-- TASK INSTRUCTIONS --
Could you repeat the rows from the line with "Rendered at 1241 by 1754 pixels." up to and including the line with "text Bij controle", substituting "Locate" for "Identify" and leaving all else unchanged?

-- INFORMATION SUPPLIED --
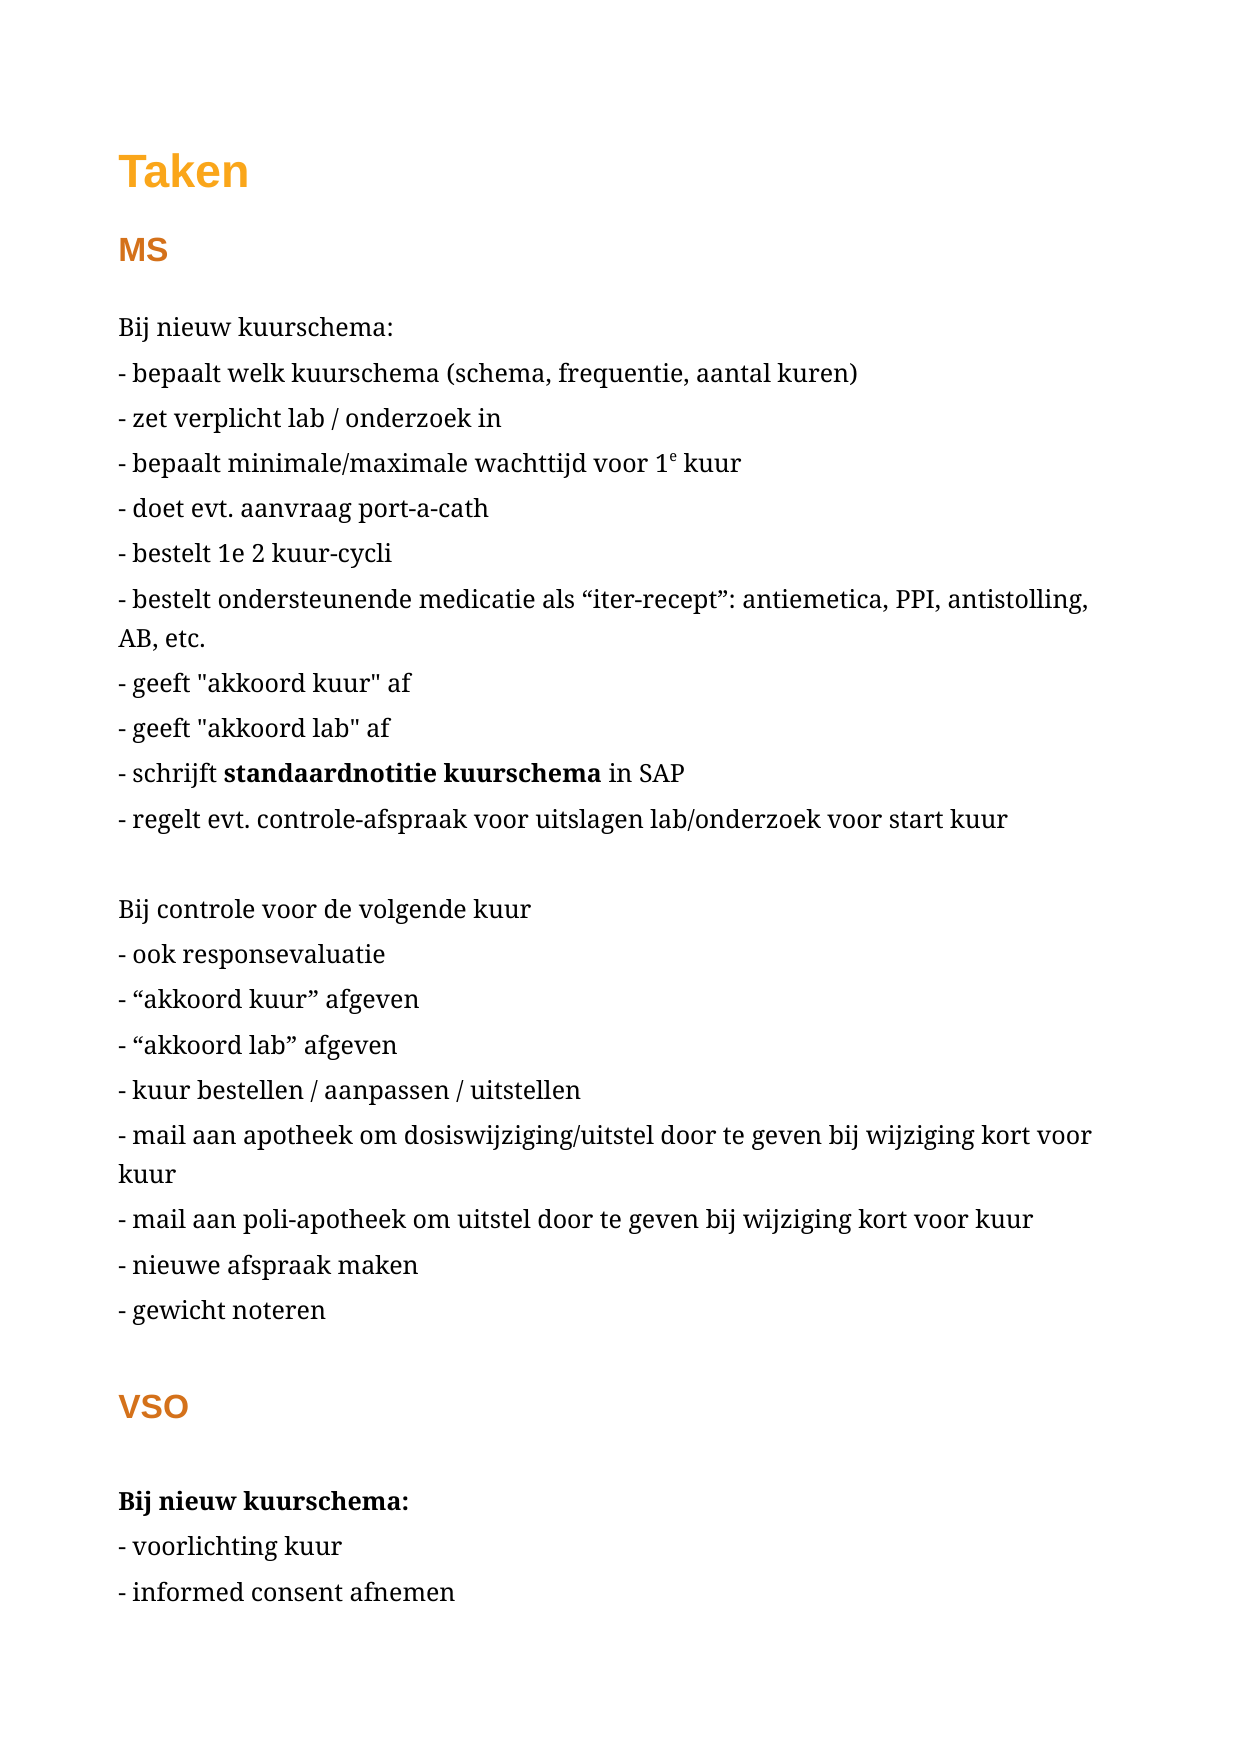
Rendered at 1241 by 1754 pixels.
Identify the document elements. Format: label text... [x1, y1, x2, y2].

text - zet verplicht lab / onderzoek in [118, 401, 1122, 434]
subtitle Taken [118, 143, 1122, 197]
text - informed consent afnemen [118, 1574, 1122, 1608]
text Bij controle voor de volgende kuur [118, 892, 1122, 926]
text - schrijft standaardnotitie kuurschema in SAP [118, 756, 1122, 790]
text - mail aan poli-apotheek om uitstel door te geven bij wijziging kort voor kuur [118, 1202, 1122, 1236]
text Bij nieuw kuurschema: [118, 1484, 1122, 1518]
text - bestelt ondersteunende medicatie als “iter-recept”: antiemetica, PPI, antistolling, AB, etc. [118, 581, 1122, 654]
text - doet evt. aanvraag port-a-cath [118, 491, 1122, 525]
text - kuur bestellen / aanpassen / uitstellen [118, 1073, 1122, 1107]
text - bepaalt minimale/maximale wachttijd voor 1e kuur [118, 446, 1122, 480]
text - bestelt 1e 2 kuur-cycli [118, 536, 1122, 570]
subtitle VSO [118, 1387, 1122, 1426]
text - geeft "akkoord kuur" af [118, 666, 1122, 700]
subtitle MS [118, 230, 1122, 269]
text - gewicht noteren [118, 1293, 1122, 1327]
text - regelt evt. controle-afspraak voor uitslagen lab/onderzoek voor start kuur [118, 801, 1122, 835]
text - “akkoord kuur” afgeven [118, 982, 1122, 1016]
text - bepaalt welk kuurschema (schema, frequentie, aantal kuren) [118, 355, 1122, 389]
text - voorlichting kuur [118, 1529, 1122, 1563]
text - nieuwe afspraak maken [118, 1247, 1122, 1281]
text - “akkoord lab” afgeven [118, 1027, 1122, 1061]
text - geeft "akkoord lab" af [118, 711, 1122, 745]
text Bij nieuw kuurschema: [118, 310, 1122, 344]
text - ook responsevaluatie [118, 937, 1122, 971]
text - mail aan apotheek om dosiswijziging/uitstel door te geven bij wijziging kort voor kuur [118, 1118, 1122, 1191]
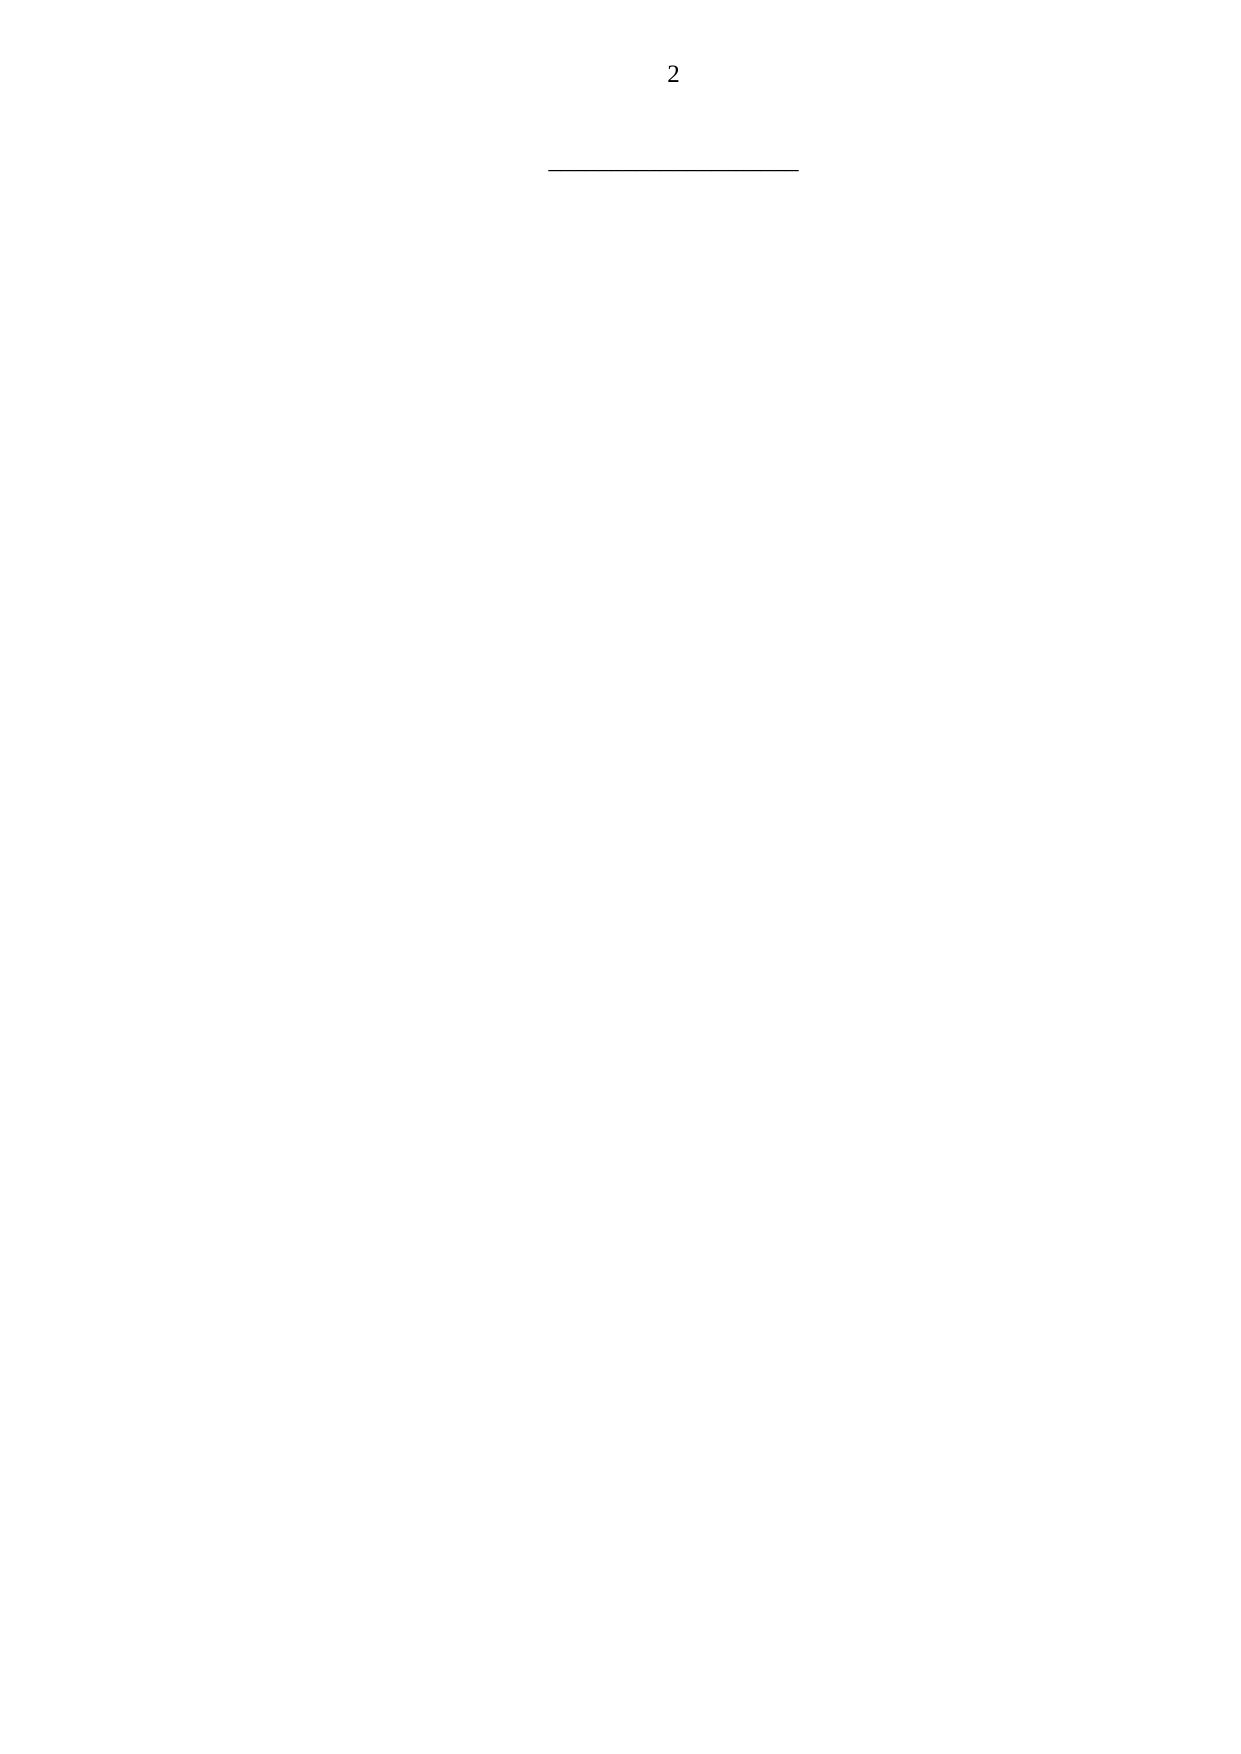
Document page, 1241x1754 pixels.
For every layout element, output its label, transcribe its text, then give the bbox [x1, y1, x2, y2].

==

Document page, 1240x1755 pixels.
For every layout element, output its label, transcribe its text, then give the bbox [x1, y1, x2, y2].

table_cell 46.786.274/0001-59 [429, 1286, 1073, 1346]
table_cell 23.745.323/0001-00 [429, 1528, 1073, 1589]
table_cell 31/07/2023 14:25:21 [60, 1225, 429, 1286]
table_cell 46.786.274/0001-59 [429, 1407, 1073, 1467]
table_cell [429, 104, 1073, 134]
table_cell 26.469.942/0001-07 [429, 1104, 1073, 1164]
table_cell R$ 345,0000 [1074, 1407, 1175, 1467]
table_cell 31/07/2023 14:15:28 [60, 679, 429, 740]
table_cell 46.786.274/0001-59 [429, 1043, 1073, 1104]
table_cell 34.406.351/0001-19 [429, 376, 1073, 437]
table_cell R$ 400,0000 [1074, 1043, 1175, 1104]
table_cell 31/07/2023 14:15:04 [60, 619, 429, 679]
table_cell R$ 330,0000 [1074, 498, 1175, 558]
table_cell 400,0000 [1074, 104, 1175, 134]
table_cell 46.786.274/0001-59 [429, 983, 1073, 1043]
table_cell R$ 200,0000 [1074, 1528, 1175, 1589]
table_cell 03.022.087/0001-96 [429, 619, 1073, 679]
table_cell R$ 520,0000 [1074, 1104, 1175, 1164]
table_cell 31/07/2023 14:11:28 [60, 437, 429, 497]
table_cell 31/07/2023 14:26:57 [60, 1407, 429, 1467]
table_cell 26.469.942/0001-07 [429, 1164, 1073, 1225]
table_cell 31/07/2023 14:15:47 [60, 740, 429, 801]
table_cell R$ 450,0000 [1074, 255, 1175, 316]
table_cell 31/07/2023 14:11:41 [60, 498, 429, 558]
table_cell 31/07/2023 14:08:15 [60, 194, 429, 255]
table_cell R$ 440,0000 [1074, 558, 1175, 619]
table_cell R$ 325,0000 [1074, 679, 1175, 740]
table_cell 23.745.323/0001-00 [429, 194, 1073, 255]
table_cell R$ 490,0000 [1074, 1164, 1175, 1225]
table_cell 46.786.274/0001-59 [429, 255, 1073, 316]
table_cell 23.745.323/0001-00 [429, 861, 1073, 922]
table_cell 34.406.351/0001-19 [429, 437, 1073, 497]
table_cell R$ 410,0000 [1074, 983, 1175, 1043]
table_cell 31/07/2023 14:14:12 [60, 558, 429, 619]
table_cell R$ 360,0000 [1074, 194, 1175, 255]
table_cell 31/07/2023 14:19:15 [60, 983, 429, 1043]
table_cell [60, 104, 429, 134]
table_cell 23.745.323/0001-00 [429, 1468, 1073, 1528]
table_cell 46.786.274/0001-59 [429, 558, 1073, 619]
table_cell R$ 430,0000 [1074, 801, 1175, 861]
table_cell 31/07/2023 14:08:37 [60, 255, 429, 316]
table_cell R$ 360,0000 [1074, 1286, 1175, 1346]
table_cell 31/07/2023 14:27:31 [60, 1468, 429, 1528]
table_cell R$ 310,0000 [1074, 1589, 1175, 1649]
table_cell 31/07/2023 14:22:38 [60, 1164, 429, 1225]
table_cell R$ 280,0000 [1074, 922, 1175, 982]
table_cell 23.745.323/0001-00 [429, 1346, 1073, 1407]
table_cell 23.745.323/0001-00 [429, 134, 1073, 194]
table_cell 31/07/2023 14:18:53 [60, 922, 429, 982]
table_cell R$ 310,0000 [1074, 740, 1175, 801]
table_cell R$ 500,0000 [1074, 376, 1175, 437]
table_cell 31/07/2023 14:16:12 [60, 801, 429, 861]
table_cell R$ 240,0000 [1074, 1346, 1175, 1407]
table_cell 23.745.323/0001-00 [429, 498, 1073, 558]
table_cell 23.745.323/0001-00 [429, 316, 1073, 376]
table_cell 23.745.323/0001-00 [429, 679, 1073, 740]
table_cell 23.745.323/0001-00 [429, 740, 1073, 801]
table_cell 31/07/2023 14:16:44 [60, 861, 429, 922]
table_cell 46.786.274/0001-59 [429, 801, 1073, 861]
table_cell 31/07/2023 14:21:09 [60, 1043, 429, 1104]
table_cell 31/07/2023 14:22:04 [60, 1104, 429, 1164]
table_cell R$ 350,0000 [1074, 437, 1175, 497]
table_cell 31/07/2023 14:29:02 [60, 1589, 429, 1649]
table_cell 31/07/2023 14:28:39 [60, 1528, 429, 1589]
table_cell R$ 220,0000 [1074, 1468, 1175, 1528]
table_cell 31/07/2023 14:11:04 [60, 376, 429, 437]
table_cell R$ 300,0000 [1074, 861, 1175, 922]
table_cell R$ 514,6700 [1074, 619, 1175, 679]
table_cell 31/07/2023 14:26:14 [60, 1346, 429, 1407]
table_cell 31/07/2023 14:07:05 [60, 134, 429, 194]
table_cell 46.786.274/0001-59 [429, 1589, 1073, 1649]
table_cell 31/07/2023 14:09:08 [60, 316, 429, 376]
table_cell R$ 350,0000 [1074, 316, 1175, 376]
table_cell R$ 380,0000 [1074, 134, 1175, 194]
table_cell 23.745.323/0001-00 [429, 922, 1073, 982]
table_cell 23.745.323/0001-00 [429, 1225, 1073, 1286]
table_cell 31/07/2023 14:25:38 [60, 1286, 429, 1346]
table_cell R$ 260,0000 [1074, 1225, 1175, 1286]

-- ANSWER TO THE TASK --
Rendered at 1241 by 1754 pixels.
Locate the document elements. Format: label text... [x1, y1, x2, y2].

text - zet verplicht lab / onderzoek in [118, 401, 1122, 434]
subtitle Taken [118, 143, 1122, 197]
text - informed consent afnemen [118, 1574, 1122, 1608]
text Bij controle voor de volgende kuur [118, 892, 1122, 926]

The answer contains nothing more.